→ **EXTRAIT DE PAGE**:
Durant la première décennie des indépendances (1960-fin des années 1970), la construction de la nation à la base d’un État dirigiste et centralisé, sera à l’origine d’une ambivalence de la dynamique communautaire. D’un côté, une effervescence associative est notée à travers les associations sportives et culturelles, le mouvement des pionniers, éclaireurs, scouts et guides, les associations de jeunes et de femmes d’obédience politique ainsi que les coopératives agricoles. Ce sera durant cette période qu’un cadre juridique propre aux associations sera défini par l’État à travers le décret no 76-0040 du 16 janvier 1976. Mais, d’un autre côté, les indépendances ont été marquées par un contrôle systématique du milieu associatif ainsi que par des tentatives de politisation voire d’étouffement de la part des pouvoirs publics cherchant à affirmer leur tutelle (Diop, 2002).

Les années 1980-1990 vont voir les associations émerger comme acteur social autonome mais avec une logique plutôt réactive et revendicative, car s’inscrivant plus dans la contestation du mal-développement et de la mal-gouvernance que dans la construction de propositions alternatives. En effet, la crise des années 1980 va saper le compromis autour de l’État postcolonial : on note une plus grande autonomisation du tissu associatif, voire une attitude de défiance à l’égard de l’État ainsi qu’une effervescence associative avec des préoccupations non plus liées à la construction d’une nation mais orientées vers l’amélioration des conditions de vie des sociétaires. La dynamique caractéristique du mouvement de contestation sociale urbaine demeure les opérations « set-sétal » (être propre et rendre propre) qui, avant d’être des opérations de gestion palliative à l’effritement des services publics, traduisaient le malaise urbain chez les jeunes voulant amener la classe politique à des pratiques de gestion publique plus saines (O’Brien, Diop et Diouf, 2002). Cette période d’ajustement structurel sera marquée par les tontines, les groupements de promotion féminine, les centrales d’achats, les coopératives d’habitat et de mutuelles de santé au niveau notamment des corps constitués de l’État, mais également par les foyers de jeunes et les organisations de producteurs en milieu rural. On notera en outre l’apparition du groupement d’intérêt économique à partir de 1984 dont l’originalité par rapport aux associations antérieures réside, d’une part, dans son organisation hybridant une base communautaire avec une logique entrepreneuriale et, d’autre part, dans la reconnaissance de la recherche de lucrativité et de la distribution privative des ressources.

→ **DONNÉES FOURNIES**:
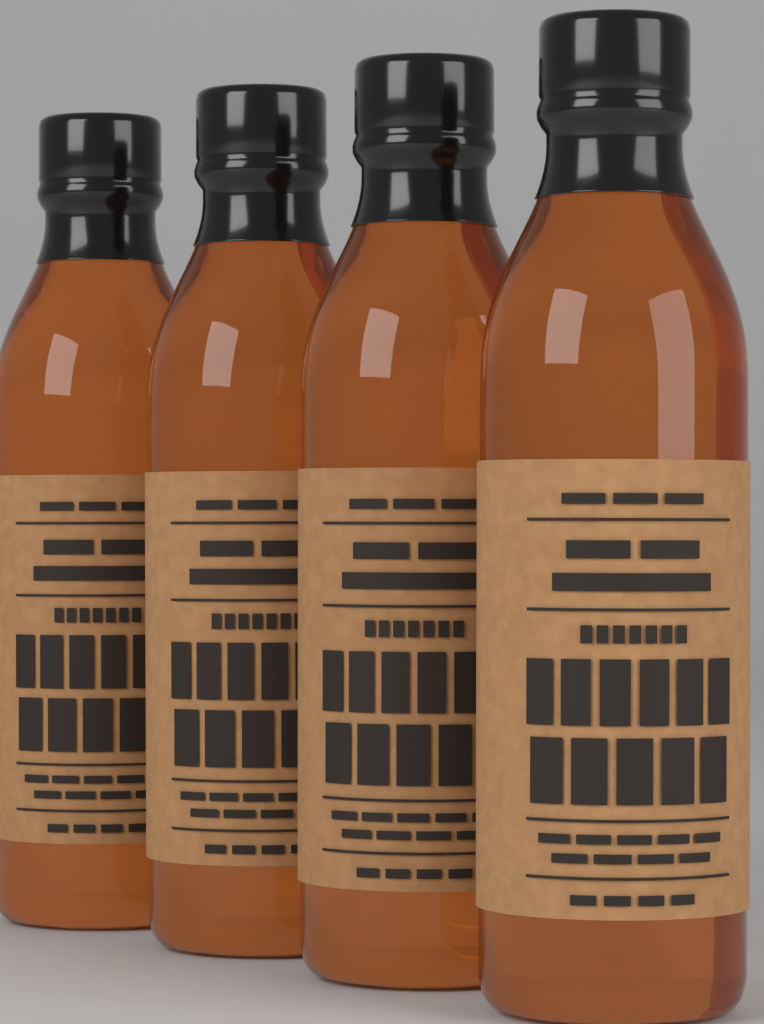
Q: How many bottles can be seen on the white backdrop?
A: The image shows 4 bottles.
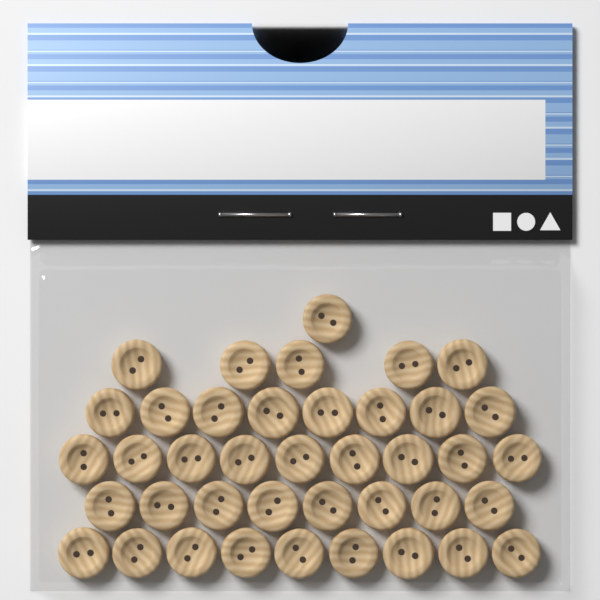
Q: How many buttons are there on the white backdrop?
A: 40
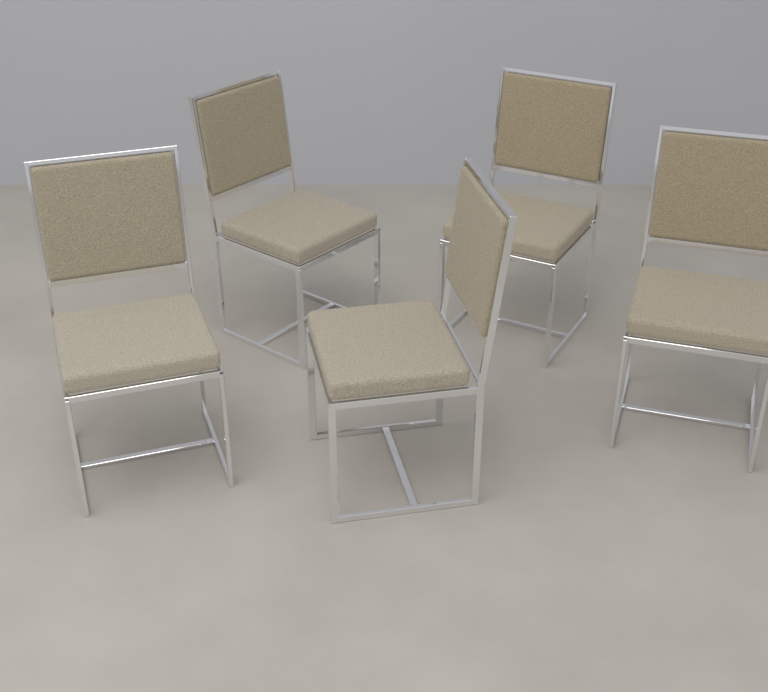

→ **CONSIGNE DE L'EXERCICE**: Poursuivez l'extrait sur le mouvement associatif au-delà de sa dernière phrase. Ces données forment un matériau distinct de l'extrait sur le mouvement associatif.

→ **RÉPONSE ATTENDUE**:
Les années 2000 restent marquées par un positionnement plus affirmé du mouvement communautaire autour de tendances majeures : l’empowerment communautaire et territorial, l’entrepreneuriat communautaire, la coproduction de services publics locaux ou de services sociaux de base et les perspectives internationales.

La première tendance révèle la mouvance sociopolitique des organisations communautaires autour d’activités d’utilité publique de promotion du développement communautaire en vue de lutter contre la marginalisation des quartiers populaires. À cet empowerment communautaire s’ajoute un empowerment territorial expressif d’une grande affirmation sociopolitique des acteurs sociaux dans la vie publique locale. Il est porté par les comités locaux de développement, les conseils de quartier et les cadres de concertation locale qui répondent la plupart du temps à une volonté du mouvement associatif de disposer d’un cadre de coordination pouvant jouer le rôle d’interface entre les populations et les pouvoirs publics locaux.

La deuxième tendance a trait à l’entrepreneuriat communautaire qui regroupe des initiatives hybridant une dynamique sociocommunautaire avec une logique entrepreneuriale soumise à une rentabilité écosociale (Ndiaye, 2005)[1] autour de deux tendances : une mouvance entrepreneuriale des associations de plus en plus insérées dans le tissu productif et une multiplication de nouvelles formes organisationnelles à orientation économique telles les mutuelles d’épargne et de crédit, les mutuelles de santé, les organisations socioprofessionnelles, les coopératives d’habitat, les GIE… La troisième tendance rend compte des expériences de coproduction de services publics locaux initiées par les gouvernements locaux. Elles visent à transférer à des groupements de jeunes ou de femmes résidant dans les quartiers défavorisés les tâches de collecte et d’évacuation des ordures ménagères moyennant une subvention mensuelle que complètent les abonnements des ménages. Cette tendance consacre la délégation de maîtrise d’oeuvre publique à des associations ainsi que leur implication dans la gestion publique locale.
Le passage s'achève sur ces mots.